## SOURCE DOCUMENT
>>>>>
Skip to main content
This guide covers building ONNX Runtime GenAI from source on Linux, Windows, and macOS.

Prerequisites

Common Requirements

CMake

Version 3.26 or higher (3.28+ for macOS xcframework support)

Python

Python 3.8 or higher

Git

For cloning the repository

C++ Compiler

GCC 11+, Clang, or MSVC

Platform-Specific Requirements

# Ubuntu/Debian
sudo apt-get update
sudo apt-get install build-essential cmake git python3 python3-pip

# GCC 11 or higher required
gcc --version  # Should be >= 11.0

Optional: Hardware Acceleration

For NVIDIA GPU acceleration:
  • CUDA Toolkit 11.8 or higher
  • cuDNN compatible with your CUDA version
  • Set CUDA_HOME or CUDA_PATH environment variable
export CUDA_HOME=/usr/local/cuda
export PATH=$CUDA_HOME/bin:$PATH
For AMD GPU acceleration:
  • ROCm 5.0 or higher
  • Compatible AMD GPU
For Windows DirectML acceleration:
  • Windows 10/11
  • DirectX 12 capable GPU
  • No additional installation required

Clone the Repository

git clone https://github.com/microsoft/onnxruntime-genai.git
cd onnxruntime-genai

Build Phases

The build system supports three phases:
  1. Update (--update): Run CMake to generate makefiles
  2. Build (--build): Build all projects
  3. Test (--test): Run all unit tests
Default behavior:
  • Native builds: --update --build --test
  • Cross-compiled builds: --update --build (tests skipped)

Basic Build

CPU-Only Build

python build.py --config Release
This will:
  • Generate build files in build/<platform>/Release
  • Build the C++ library
  • Build the Python wheel
  • Run tests (unless --skip_tests is specified)

Build with CUDA

python build.py --config Release --use_cuda --cuda_home /usr/local/cuda
If CUDA_HOME or CUDA_PATH environment variable is set, you can omit --cuda_home.

Build with DirectML (Windows)

python build.py --config Release --use_dml

Build with ROCm

python build.py --config Release --use_rocm

Build Options

Configuration

--config
string
default:"RelWithDebInfo"
<<<<<
## EXTRACTED RECORDS
>>>>>
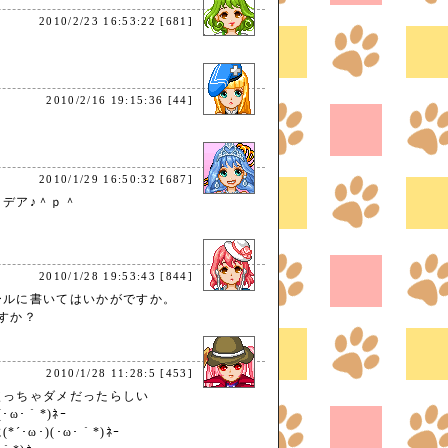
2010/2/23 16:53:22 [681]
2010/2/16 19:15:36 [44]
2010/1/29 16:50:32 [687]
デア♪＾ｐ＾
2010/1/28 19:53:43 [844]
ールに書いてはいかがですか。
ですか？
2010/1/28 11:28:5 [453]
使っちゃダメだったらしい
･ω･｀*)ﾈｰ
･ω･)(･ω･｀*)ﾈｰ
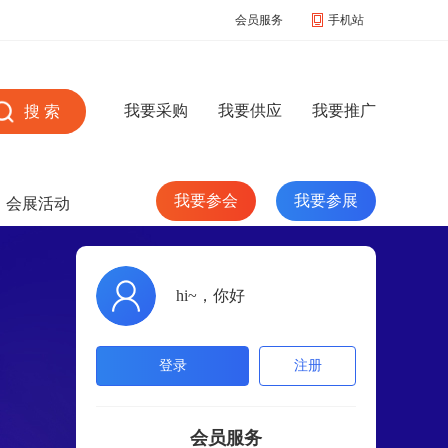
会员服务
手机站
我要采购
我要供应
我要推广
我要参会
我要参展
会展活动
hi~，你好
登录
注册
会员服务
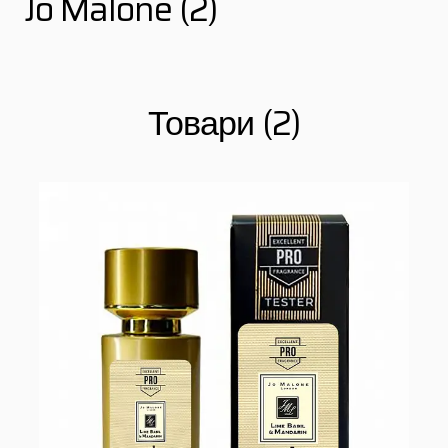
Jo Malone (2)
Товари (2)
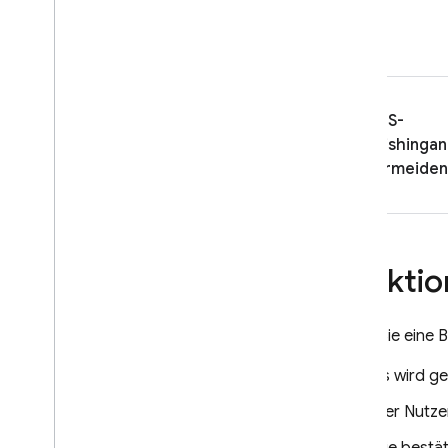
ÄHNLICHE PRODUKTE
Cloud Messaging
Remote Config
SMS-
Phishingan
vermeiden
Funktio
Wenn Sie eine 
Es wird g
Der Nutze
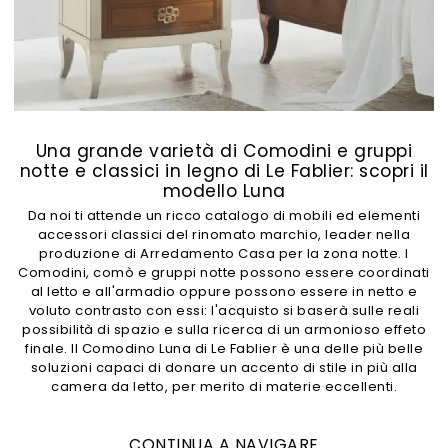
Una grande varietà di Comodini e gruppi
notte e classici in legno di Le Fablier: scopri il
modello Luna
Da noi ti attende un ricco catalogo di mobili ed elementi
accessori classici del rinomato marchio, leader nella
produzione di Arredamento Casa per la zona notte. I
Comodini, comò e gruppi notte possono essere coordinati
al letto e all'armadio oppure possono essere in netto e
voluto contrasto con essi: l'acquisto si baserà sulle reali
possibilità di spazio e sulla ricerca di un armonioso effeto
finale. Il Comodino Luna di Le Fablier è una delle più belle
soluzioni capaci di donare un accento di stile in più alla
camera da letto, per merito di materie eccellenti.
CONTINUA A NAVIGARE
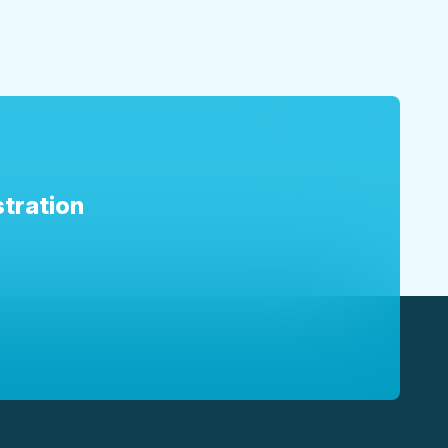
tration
<<<<<
## PROBLEMS AND TASKS
1. In the ONNX Runtime GenAI build guide, what CMake version is needed for macOS xcframework support?
2. Extend the ONNX Runtime GenAI build guide, picking up after its last line.

## EXERCISE ANSWERS
1. Version 3.28 or higher.

2.
Build configuration: Debug, Release, RelWithDebInfo, or MinSizeRel
--build_dir
path
Custom build directory (default: build/<platform>/<config>)

Build Phases

--update
flag
Run CMake to generate/update makefiles
--build
flag
Build the project
--test
flag
Run tests after building
--clean
flag
Clean build artifacts for the selected configuration
--package
flag
Package the build output

Hardware Acceleration

--use_cuda
flag
Enable CUDA support
--cuda_home
path
Path to CUDA installation (default: $CUDA_HOME or $CUDA_PATH)
--use_rocm
flag
Enable ROCm support for AMD GPUs
--use_dml
flag
Enable DirectML support (Windows only)
--use_trt_rtx
flag
Enable TensorRT-RTX support

Language Bindings

--build_csharp
flag
Build C# API bindings
--build_java
flag
Build Java bindings
--skip_wheel
flag
Skip building the Python wheel

Other Options

--parallel
flag
Enable parallel build
--skip_tests
flag
Skip running tests
--skip_examples
flag
Skip building examples
--use_guidance
flag
Enable guidance support for constrained decoding
--cmake_generator
string
CMake generator (default: “Visual Studio 17 2022” on Windows, “Unix Makefiles” elsewhere)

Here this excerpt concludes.